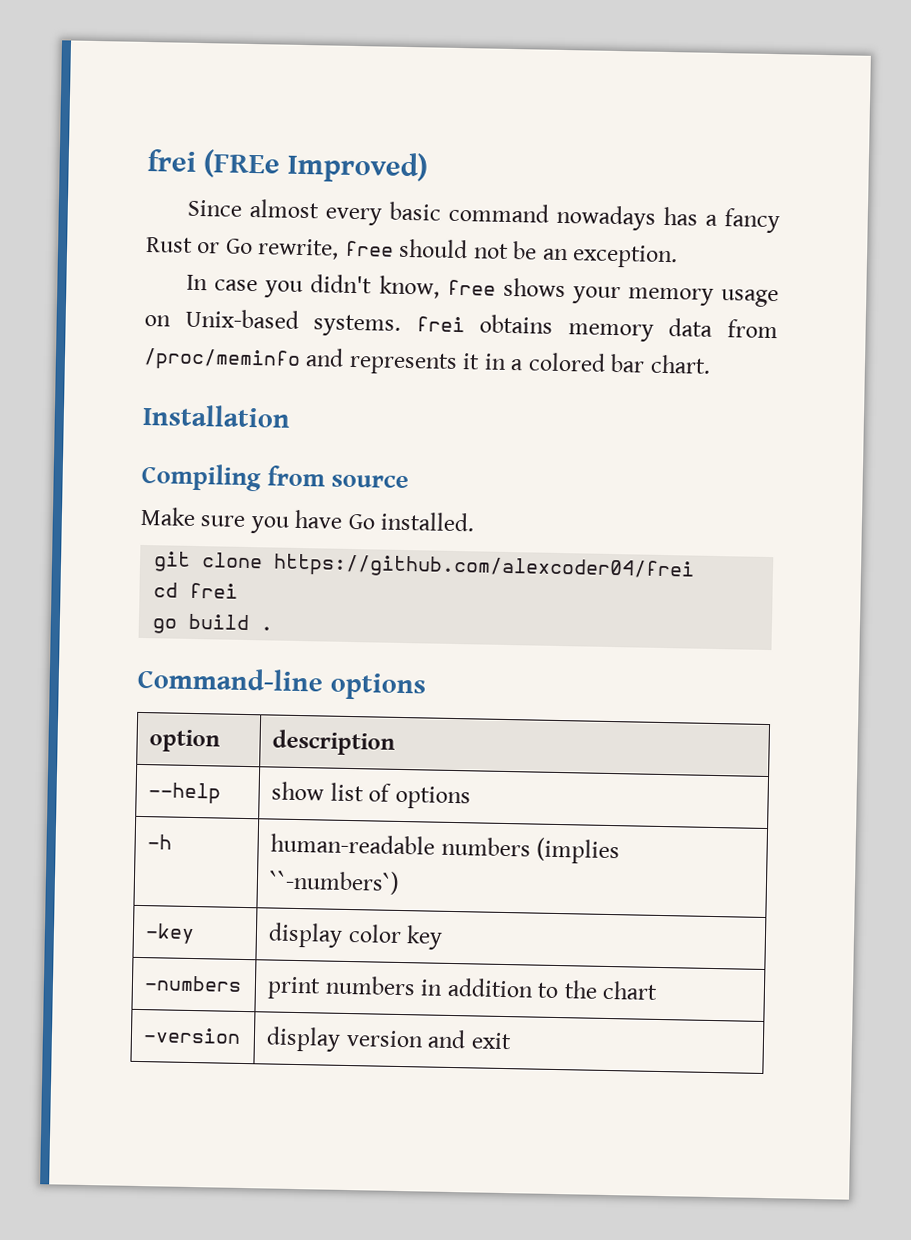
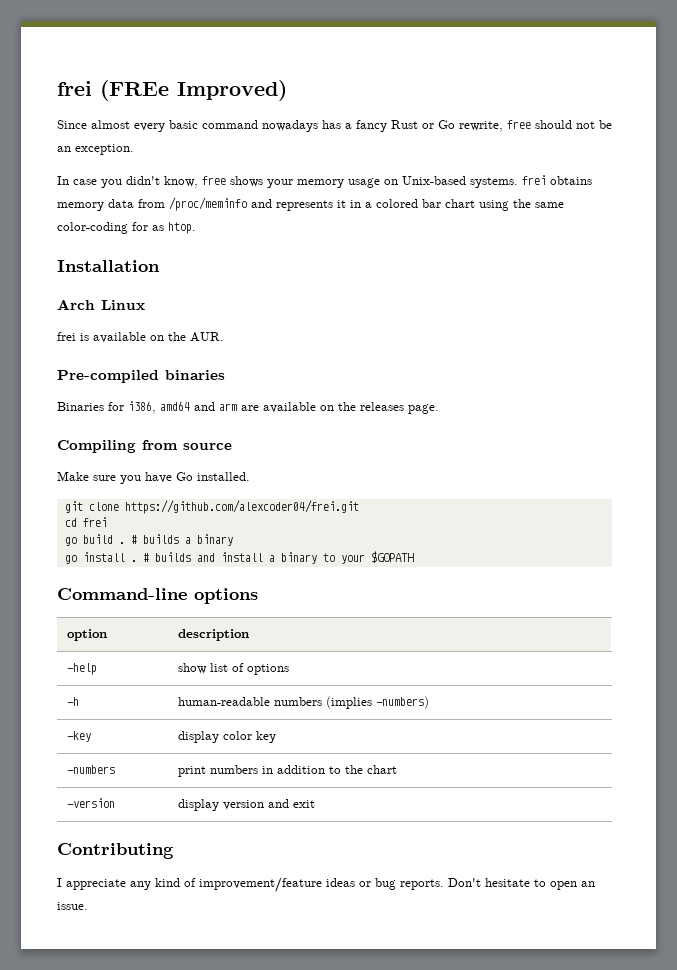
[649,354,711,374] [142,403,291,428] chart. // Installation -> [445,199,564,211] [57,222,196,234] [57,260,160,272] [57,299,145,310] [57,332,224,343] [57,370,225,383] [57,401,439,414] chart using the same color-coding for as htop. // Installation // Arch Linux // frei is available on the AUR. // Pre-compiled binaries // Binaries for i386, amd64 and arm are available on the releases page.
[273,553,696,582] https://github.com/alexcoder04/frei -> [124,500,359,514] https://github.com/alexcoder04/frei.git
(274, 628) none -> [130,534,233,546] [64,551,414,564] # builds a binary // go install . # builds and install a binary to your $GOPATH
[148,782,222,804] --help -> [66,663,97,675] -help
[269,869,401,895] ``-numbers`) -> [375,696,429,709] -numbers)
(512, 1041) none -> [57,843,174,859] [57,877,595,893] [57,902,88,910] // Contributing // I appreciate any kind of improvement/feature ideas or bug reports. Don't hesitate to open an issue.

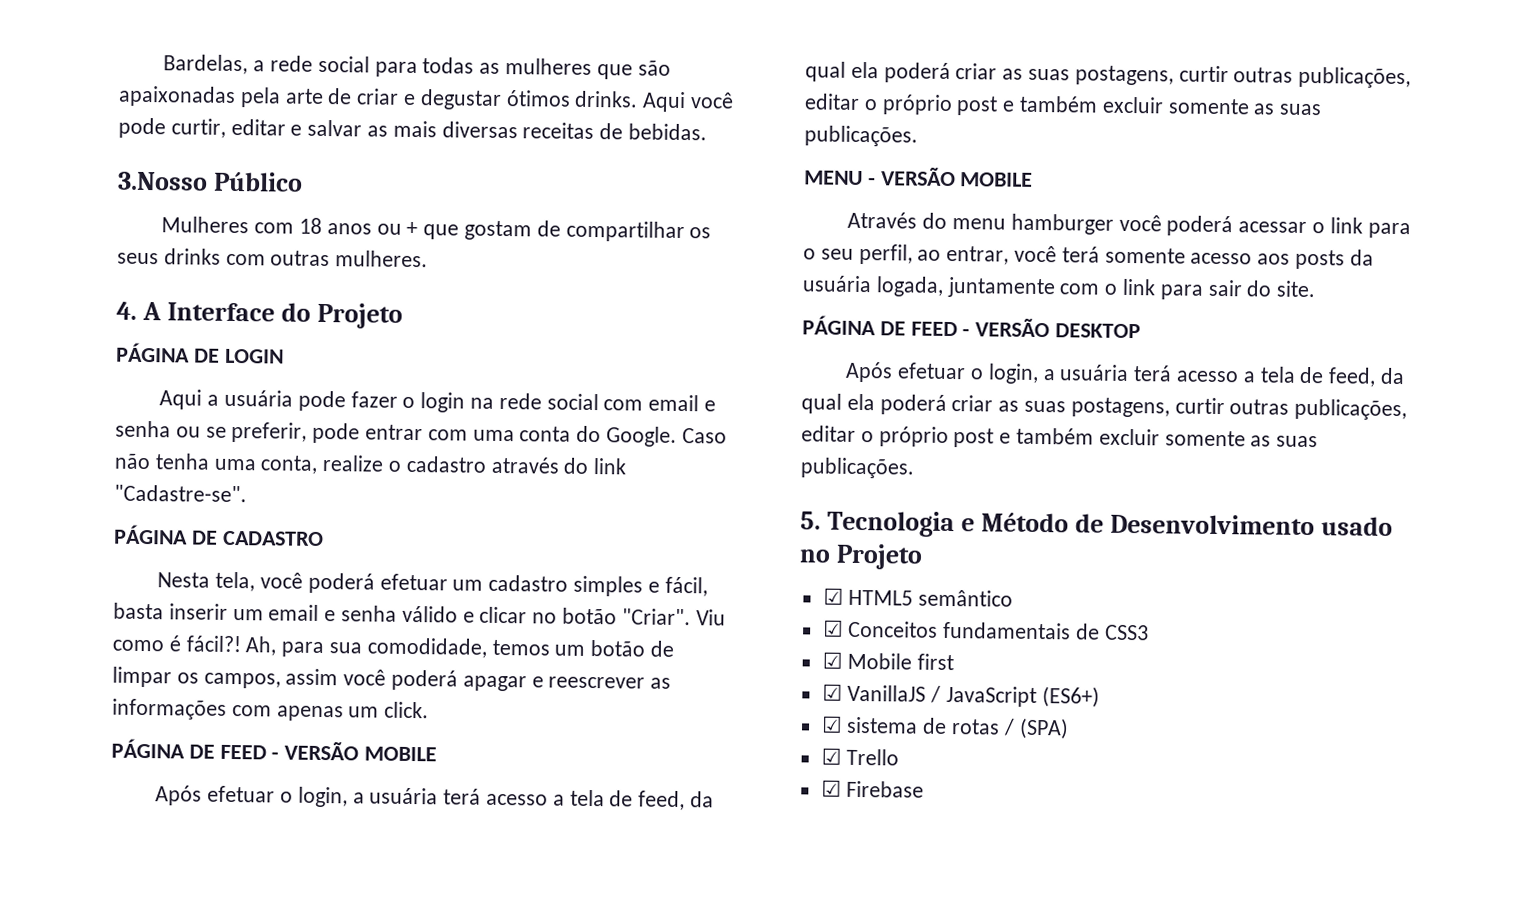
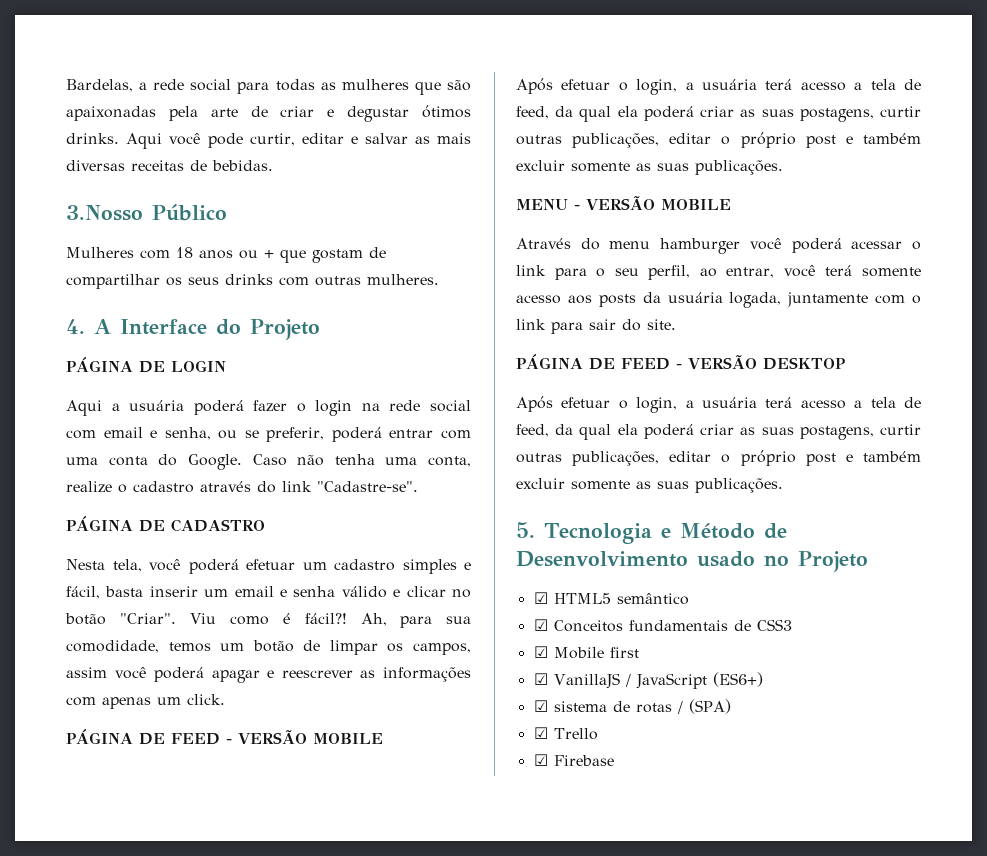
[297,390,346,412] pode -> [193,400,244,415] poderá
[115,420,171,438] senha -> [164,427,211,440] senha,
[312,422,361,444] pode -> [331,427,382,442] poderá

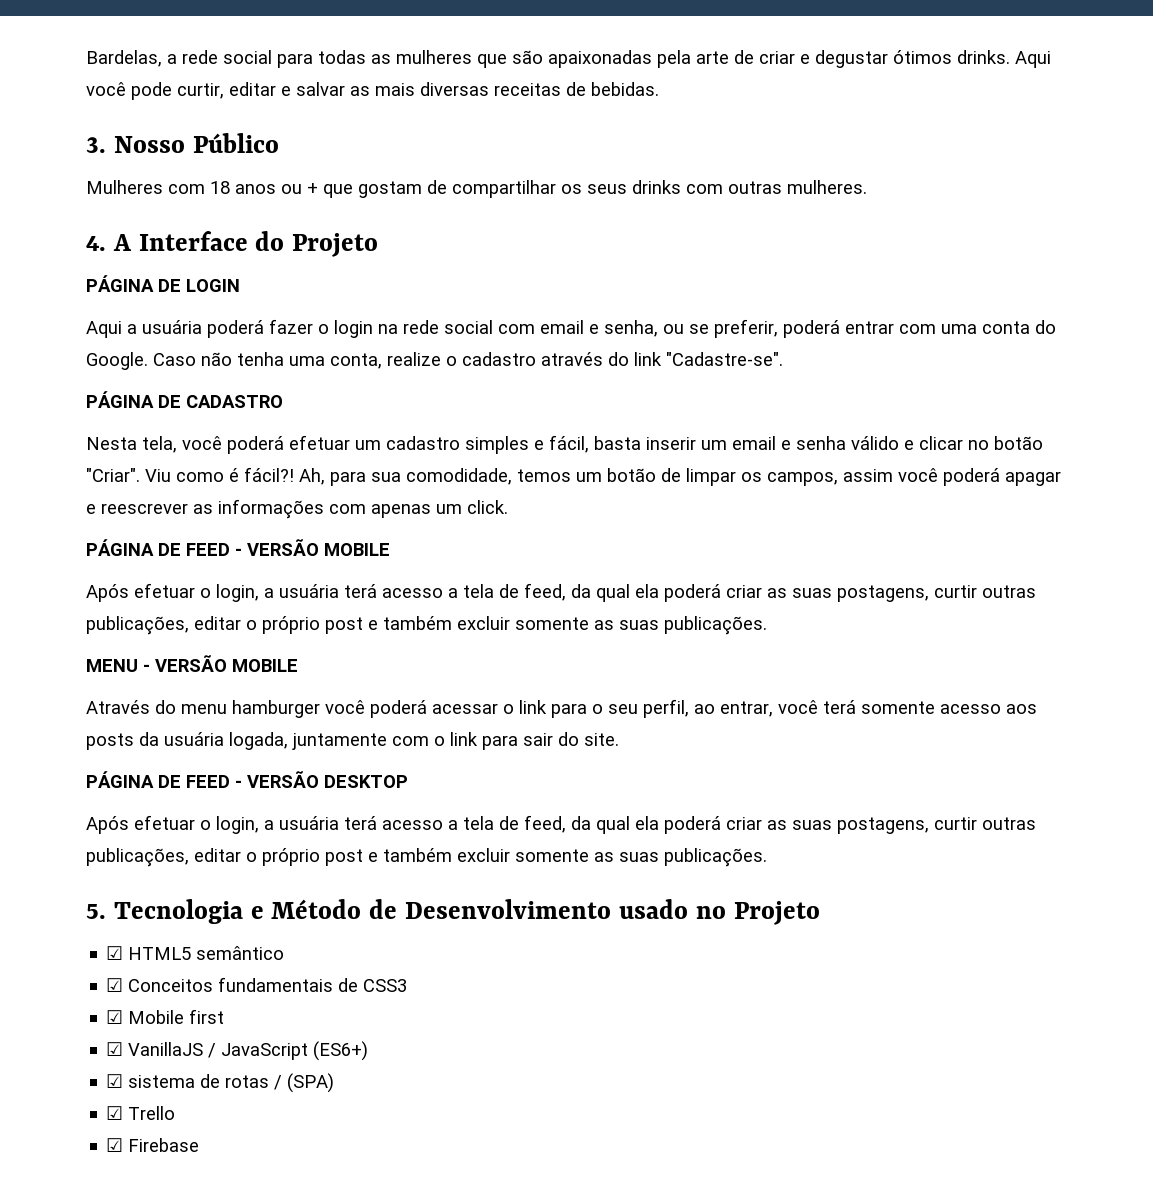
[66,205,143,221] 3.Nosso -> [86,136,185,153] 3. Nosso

-=-=-

*What this task involves:*
Exactly the lines from the one with "[297,390,346,412] pode ->" through the end of the entries above must be written out, and no pictures may be included.

*Final answer:*
[297,390,346,412] pode -> [193,400,244,415] poderá
[115,420,171,438] senha -> [164,427,211,440] senha,
[312,422,361,444] pode -> [331,427,382,442] poderá

[66,205,143,221] 3.Nosso -> [86,136,185,153] 3. Nosso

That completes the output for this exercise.